I am trying to back up a DynamoDB table to S3. Since for some reason doing it through Export on the AWS console does not work and also since the table is not that big I am trying to do it using a boto-based script. Here's the main block of my script:
import boto.dynamodb2
from boto.dynamodb2.table import Table
c_ddb2 = boto.dynamodb2.connect_to_region(...)
table = Table("myTable",connection=c_ddb2)
# also connect to S3
scanres = table.scan()
for item in scanres:
# process and store next item
I am getting the following exception:
Traceback (most recent call last):
File "/home/.../ddb2s3.py", line 155, in <module>
main()
File "/home/.../ddb2s3.py", line 124, in main
for it in scanres:
File "/usr/local/lib/python2.7/dist-packages/boto/dynamodb2/results.py", line 62, in next
self.fetch_more()
File "/usr/local/lib/python2.7/dist-packages/boto/dynamodb2/results.py", line 144, in fetch_more
results = self.the_callable(*args, **kwargs)
File "/usr/local/lib/python2.7/dist-packages/boto/dynamodb2/table.py", line 1213, in _scan
**kwargs
File "/usr/local/lib/python2.7/dist-packages/boto/dynamodb2/layer1.py", line 1712, in scan
body=json.dumps(params))
File "/usr/local/lib/python2.7/dist-packages/boto/dynamodb2/layer1.py", line 2100, in make_request
retry_handler=self._retry_handler)
File "/usr/local/lib/python2.7/dist-packages/boto/connection.py", line 932, in _mexe
status = retry_handler(response, i, next_sleep)
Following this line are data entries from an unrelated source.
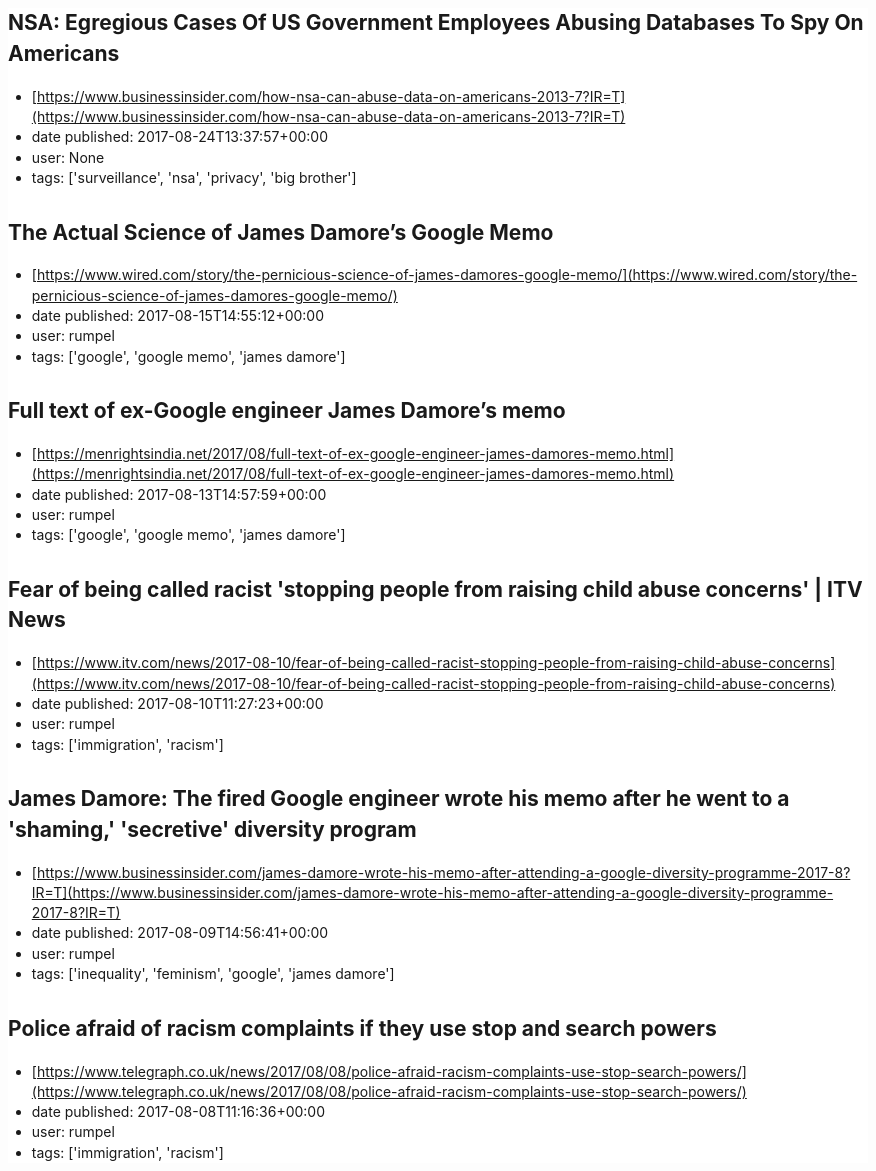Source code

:## NSA: Egregious Cases Of US Government Employees Abusing Databases To Spy On Americans
 - [https://www.businessinsider.com/how-nsa-can-abuse-data-on-americans-2013-7?IR=T](https://www.businessinsider.com/how-nsa-can-abuse-data-on-americans-2013-7?IR=T)
 - date published: 2017-08-24T13:37:57+00:00
 - user: None
 - tags: ['surveillance', 'nsa', 'privacy', 'big brother']

## The Actual Science of James Damore’s Google Memo
 - [https://www.wired.com/story/the-pernicious-science-of-james-damores-google-memo/](https://www.wired.com/story/the-pernicious-science-of-james-damores-google-memo/)
 - date published: 2017-08-15T14:55:12+00:00
 - user: rumpel
 - tags: ['google', 'google memo', 'james damore']

## Full text of ex-Google engineer James Damore’s memo
 - [https://menrightsindia.net/2017/08/full-text-of-ex-google-engineer-james-damores-memo.html](https://menrightsindia.net/2017/08/full-text-of-ex-google-engineer-james-damores-memo.html)
 - date published: 2017-08-13T14:57:59+00:00
 - user: rumpel
 - tags: ['google', 'google memo', 'james damore']

## Fear of being called racist 'stopping people from raising child abuse concerns' | ITV News
 - [https://www.itv.com/news/2017-08-10/fear-of-being-called-racist-stopping-people-from-raising-child-abuse-concerns](https://www.itv.com/news/2017-08-10/fear-of-being-called-racist-stopping-people-from-raising-child-abuse-concerns)
 - date published: 2017-08-10T11:27:23+00:00
 - user: rumpel
 - tags: ['immigration', 'racism']

## James Damore: The fired Google engineer wrote his memo after he went to a 'shaming,' 'secretive' diversity program
 - [https://www.businessinsider.com/james-damore-wrote-his-memo-after-attending-a-google-diversity-programme-2017-8?IR=T](https://www.businessinsider.com/james-damore-wrote-his-memo-after-attending-a-google-diversity-programme-2017-8?IR=T)
 - date published: 2017-08-09T14:56:41+00:00
 - user: rumpel
 - tags: ['inequality', 'feminism', 'google', 'james damore']

## Police afraid of racism complaints if they use stop and search powers
 - [https://www.telegraph.co.uk/news/2017/08/08/police-afraid-racism-complaints-use-stop-search-powers/](https://www.telegraph.co.uk/news/2017/08/08/police-afraid-racism-complaints-use-stop-search-powers/)
 - date published: 2017-08-08T11:16:36+00:00
 - user: rumpel
 - tags: ['immigration', 'racism']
File "/usr/local/lib/python2.7/dist-packages/boto/dynamodb2/layer1.py", line 2134, in _retry_handler
response.status, response.reason, data)
boto.dynamodb2.exceptions.ProvisionedThroughputExceededException: ProvisionedThroughputExceededException: 400 Bad Request
{u'message': u'The level of configured provisioned throughput for the table was exceeded. Consider increasing your provisioning level with the UpdateTable API', u'__type': u'com.amazonaws.dynamodb.v20120810#ProvisionedThroughputExceededException'}
The read provisioned throughput is set to 1000 so it should be enough. The write provisioned t/p was set to a low value when I ran the script and got the exception and I did not want to adjust it since it would interfere with occasional batch writes into the table, but why would I need to touch it?
Why am I getting this error? The AWS console monitoring for MyTable
is showing very few reads so it's way below the provisioned 1000. What am I doing wrong?
If you have checked in the AWS Management Console and verified that throttling events are occurring even when read capacity is well below provisioned capacity the most likely answer is that your hash keys are not evenly distributed. As your DynamoDB table grows in size and capacity, the DynamoDB service will automatically split your table into partitions. It will then use the hash key of the item to determine which partition to store the item. In addition, your provisioned read capacity is also split evenly among the partitions.
If you have a well-distributed hash key, this all works fine. But if your hash key is not well distributed it can cause all or most of your reads to come from a single partition. So, for example, if you had 10 partitions and you had a provisioned read capacity of 1000 on the table, each partition would have a read capacity of 100. If all of your reads are hitting one partition you will be throttled at 100 read units rather than 1000.
Unfortunately, the only way to really fix this problem is to pick a better hash and rewrite the table with those hash values.